━━━ Given data ━━━

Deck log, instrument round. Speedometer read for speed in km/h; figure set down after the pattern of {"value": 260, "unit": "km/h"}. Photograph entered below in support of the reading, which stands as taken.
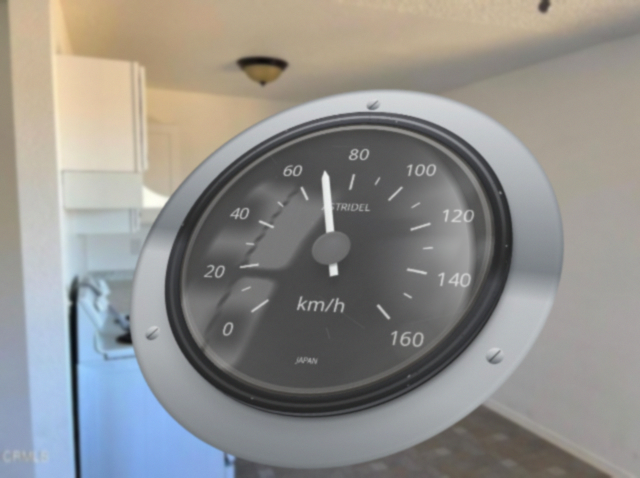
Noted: {"value": 70, "unit": "km/h"}
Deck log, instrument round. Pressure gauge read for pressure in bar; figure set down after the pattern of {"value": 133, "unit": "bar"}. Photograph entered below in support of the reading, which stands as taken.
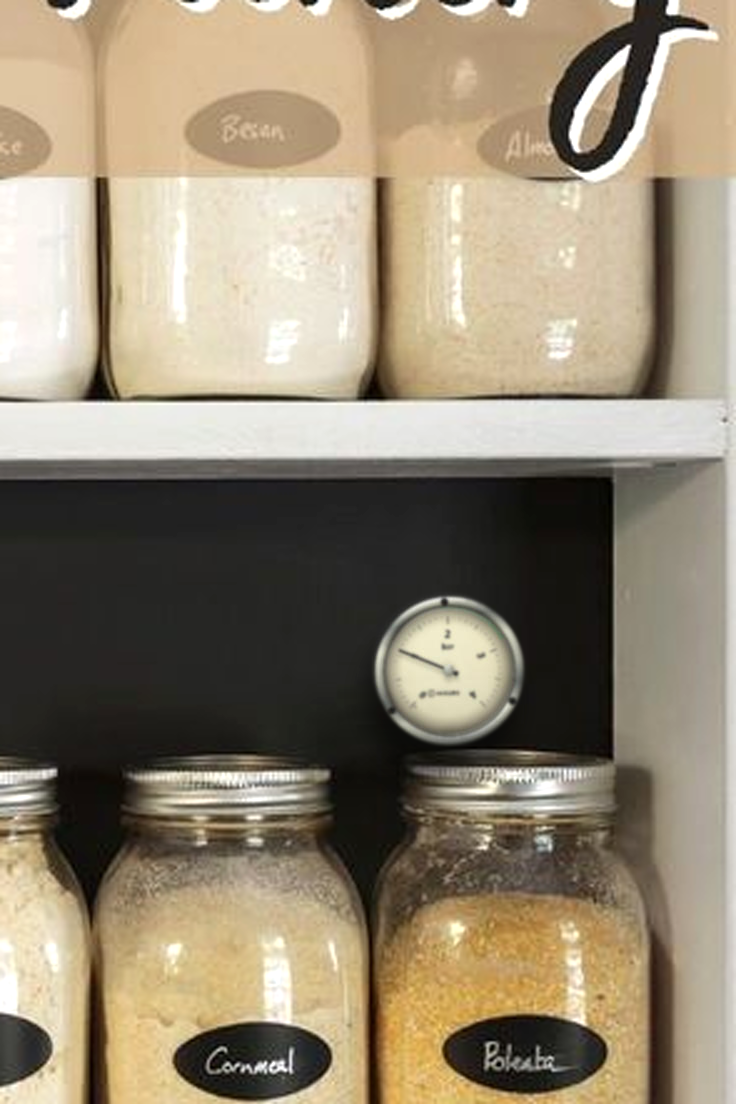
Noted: {"value": 1, "unit": "bar"}
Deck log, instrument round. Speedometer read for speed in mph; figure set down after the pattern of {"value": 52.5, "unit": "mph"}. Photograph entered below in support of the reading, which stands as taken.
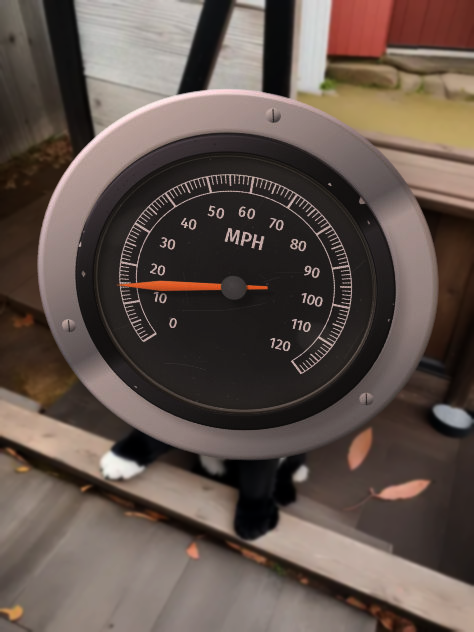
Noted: {"value": 15, "unit": "mph"}
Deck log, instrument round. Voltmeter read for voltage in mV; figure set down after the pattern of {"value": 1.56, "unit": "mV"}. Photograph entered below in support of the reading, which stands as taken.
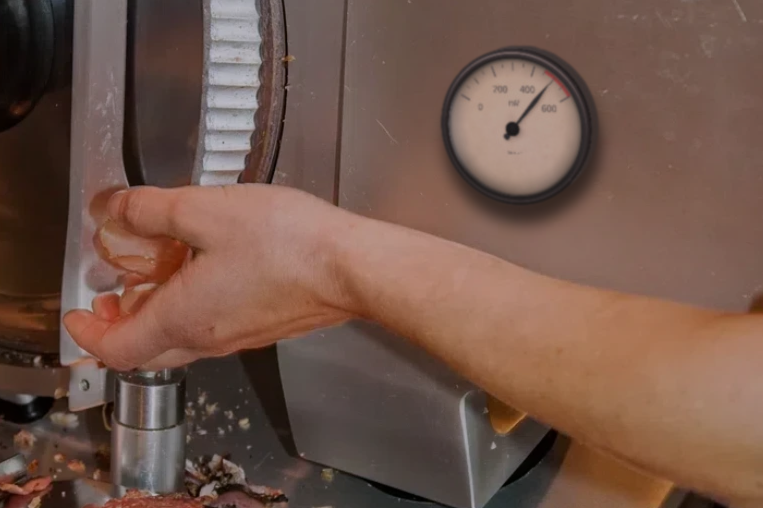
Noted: {"value": 500, "unit": "mV"}
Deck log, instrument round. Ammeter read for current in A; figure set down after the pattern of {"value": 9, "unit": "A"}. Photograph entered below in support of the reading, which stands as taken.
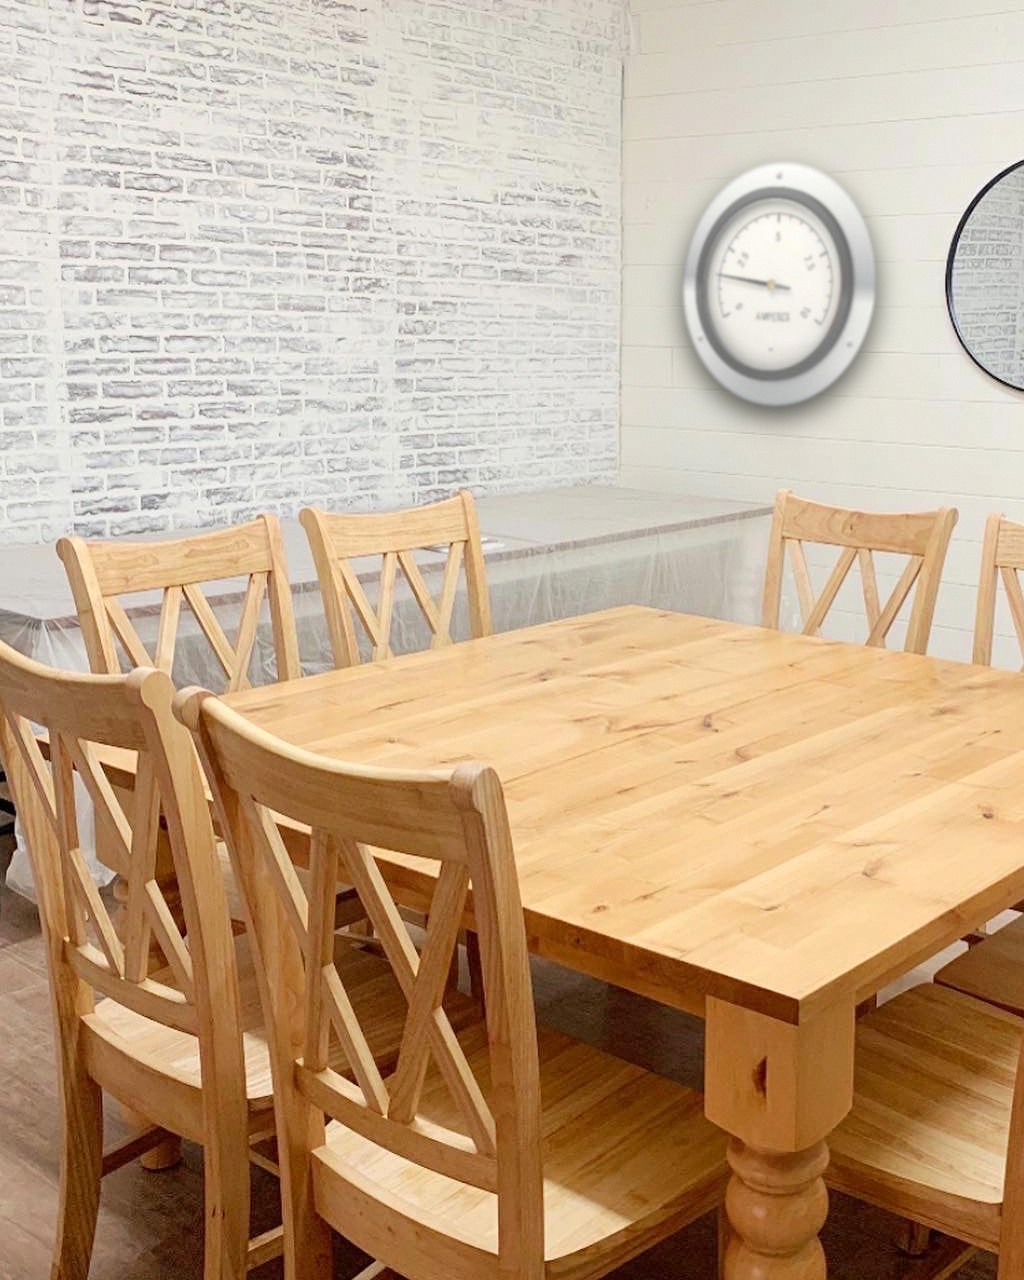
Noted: {"value": 1.5, "unit": "A"}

━━━

**Task objective**
Rewrite the listing above as a Markdown table with two columns, "No." for the row number and "Entry" for the line, skipping blank lines. Leave the pictures out of the table.

**Response**
| No. | Entry |
|---|---|
| 1 | Deck log, instrument round. Speedometer read for speed in km/h; figure set down after the pattern of {"value": 260, "unit": "km/h"}. Photograph entered below in support of the reading, which stands as taken. |
| 2 | Noted: {"value": 70, "unit": "km/h"} |
| 3 | Deck log, instrument round. Pressure gauge read for pressure in bar; figure set down after the pattern of {"value": 133, "unit": "bar"}. Photograph entered below in support of the reading, which stands as taken. |
| 4 | Noted: {"value": 1, "unit": "bar"} |
| 5 | Deck log, instrument round. Speedometer read for speed in mph; figure set down after the pattern of {"value": 52.5, "unit": "mph"}. Photograph entered below in support of the reading, which stands as taken. |
| 6 | Noted: {"value": 15, "unit": "mph"} |
| 7 | Deck log, instrument round. Voltmeter read for voltage in mV; figure set down after the pattern of {"value": 1.56, "unit": "mV"}. Photograph entered below in support of the reading, which stands as taken. |
| 8 | Noted: {"value": 500, "unit": "mV"} |
| 9 | Deck log, instrument round. Ammeter read for current in A; figure set down after the pattern of {"value": 9, "unit": "A"}. Photograph entered below in support of the reading, which stands as taken. |
| 10 | Noted: {"value": 1.5, "unit": "A"} |